_TASK DESCRIPTION_:
Format every line of the items below as a numbered list, and leave out any blank lines.

── LISTING ──

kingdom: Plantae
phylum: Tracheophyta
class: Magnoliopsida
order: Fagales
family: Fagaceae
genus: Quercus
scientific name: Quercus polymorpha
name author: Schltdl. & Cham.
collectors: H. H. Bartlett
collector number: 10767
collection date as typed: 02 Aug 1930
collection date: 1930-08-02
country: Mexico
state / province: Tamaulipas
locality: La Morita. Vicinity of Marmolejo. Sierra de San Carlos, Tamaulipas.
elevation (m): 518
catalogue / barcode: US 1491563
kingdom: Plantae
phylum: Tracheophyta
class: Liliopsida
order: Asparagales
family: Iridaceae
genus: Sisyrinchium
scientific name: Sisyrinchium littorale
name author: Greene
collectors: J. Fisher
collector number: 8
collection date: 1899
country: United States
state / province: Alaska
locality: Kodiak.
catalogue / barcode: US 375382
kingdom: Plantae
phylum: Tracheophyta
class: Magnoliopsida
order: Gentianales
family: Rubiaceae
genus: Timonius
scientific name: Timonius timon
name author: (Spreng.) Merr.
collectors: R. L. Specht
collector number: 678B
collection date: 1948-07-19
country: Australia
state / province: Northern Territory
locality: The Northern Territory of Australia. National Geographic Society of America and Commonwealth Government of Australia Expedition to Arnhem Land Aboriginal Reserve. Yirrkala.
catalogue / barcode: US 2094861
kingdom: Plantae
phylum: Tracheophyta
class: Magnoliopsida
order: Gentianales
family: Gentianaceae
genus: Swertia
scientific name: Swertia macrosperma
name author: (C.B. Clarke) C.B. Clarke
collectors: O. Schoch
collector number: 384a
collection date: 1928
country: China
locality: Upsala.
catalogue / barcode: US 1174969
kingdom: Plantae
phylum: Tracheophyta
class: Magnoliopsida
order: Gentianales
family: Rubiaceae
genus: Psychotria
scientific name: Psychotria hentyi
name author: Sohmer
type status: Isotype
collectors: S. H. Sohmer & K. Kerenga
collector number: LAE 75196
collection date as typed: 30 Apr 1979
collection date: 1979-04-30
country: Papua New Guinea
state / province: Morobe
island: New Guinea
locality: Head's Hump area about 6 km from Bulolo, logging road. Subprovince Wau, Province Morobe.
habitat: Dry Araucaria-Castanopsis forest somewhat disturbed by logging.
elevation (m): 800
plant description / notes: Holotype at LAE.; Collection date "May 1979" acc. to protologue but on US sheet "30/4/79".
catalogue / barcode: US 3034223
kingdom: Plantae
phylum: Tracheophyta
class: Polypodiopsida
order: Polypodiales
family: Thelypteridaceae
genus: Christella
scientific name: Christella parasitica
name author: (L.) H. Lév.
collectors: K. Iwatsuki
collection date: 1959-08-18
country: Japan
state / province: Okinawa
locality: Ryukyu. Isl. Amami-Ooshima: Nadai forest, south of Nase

───

_RESPONSE TO THIS EXERCISE_:
1. kingdom: Plantae
2. phylum: Tracheophyta
3. class: Magnoliopsida
4. order: Fagales
5. family: Fagaceae
6. genus: Quercus
7. scientific name: Quercus polymorpha
8. name author: Schltdl. & Cham.
9. collectors: H. H. Bartlett
10. collector number: 10767
11. collection date as typed: 02 Aug 1930
12. collection date: 1930-08-02
13. country: Mexico
14. state / province: Tamaulipas
15. locality: La Morita. Vicinity of Marmolejo. Sierra de San Carlos, Tamaulipas.
16. elevation (m): 518
17. catalogue / barcode: US 1491563
18. kingdom: Plantae
19. phylum: Tracheophyta
20. class: Liliopsida
21. order: Asparagales
22. family: Iridaceae
23. genus: Sisyrinchium
24. scientific name: Sisyrinchium littorale
25. name author: Greene
26. collectors: J. Fisher
27. collector number: 8
28. collection date: 1899
29. country: United States
30. state / province: Alaska
31. locality: Kodiak.
32. catalogue / barcode: US 375382
33. kingdom: Plantae
34. phylum: Tracheophyta
35. class: Magnoliopsida
36. order: Gentianales
37. family: Rubiaceae
38. genus: Timonius
39. scientific name: Timonius timon
40. name author: (Spreng.) Merr.
41. collectors: R. L. Specht
42. collector number: 678B
43. collection date: 1948-07-19
44. country: Australia
45. state / province: Northern Territory
46. locality: The Northern Territory of Australia. National Geographic Society of America and Commonwealth Government of Australia Expedition to Arnhem Land Aboriginal Reserve. Yirrkala.
47. catalogue / barcode: US 2094861
48. kingdom: Plantae
49. phylum: Tracheophyta
50. class: Magnoliopsida
51. order: Gentianales
52. family: Gentianaceae
53. genus: Swertia
54. scientific name: Swertia macrosperma
55. name author: (C.B. Clarke) C.B. Clarke
56. collectors: O. Schoch
57. collector number: 384a
58. collection date: 1928
59. country: China
60. locality: Upsala.
61. catalogue / barcode: US 1174969
62. kingdom: Plantae
63. phylum: Tracheophyta
64. class: Magnoliopsida
65. order: Gentianales
66. family: Rubiaceae
67. genus: Psychotria
68. scientific name: Psychotria hentyi
69. name author: Sohmer
70. type status: Isotype
71. collectors: S. H. Sohmer & K. Kerenga
72. collector number: LAE 75196
73. collection date as typed: 30 Apr 1979
74. collection date: 1979-04-30
75. country: Papua New Guinea
76. state / province: Morobe
77. island: New Guinea
78. locality: Head's Hump area about 6 km from Bulolo, logging road. Subprovince Wau, Province Morobe.
79. habitat: Dry Araucaria-Castanopsis forest somewhat disturbed by logging.
80. elevation (m): 800
81. plant description / notes: Holotype at LAE.; Collection date "May 1979" acc. to protologue but on US sheet "30/4/79".
82. catalogue / barcode: US 3034223
83. kingdom: Plantae
84. phylum: Tracheophyta
85. class: Polypodiopsida
86. order: Polypodiales
87. family: Thelypteridaceae
88. genus: Christella
89. scientific name: Christella parasitica
90. name author: (L.) H. Lév.
91. collectors: K. Iwatsuki
92. collection date: 1959-08-18
93. country: Japan
94. state / province: Okinawa
95. locality: Ryukyu. Isl. Amami-Ooshima: Nadai forest, south of Nase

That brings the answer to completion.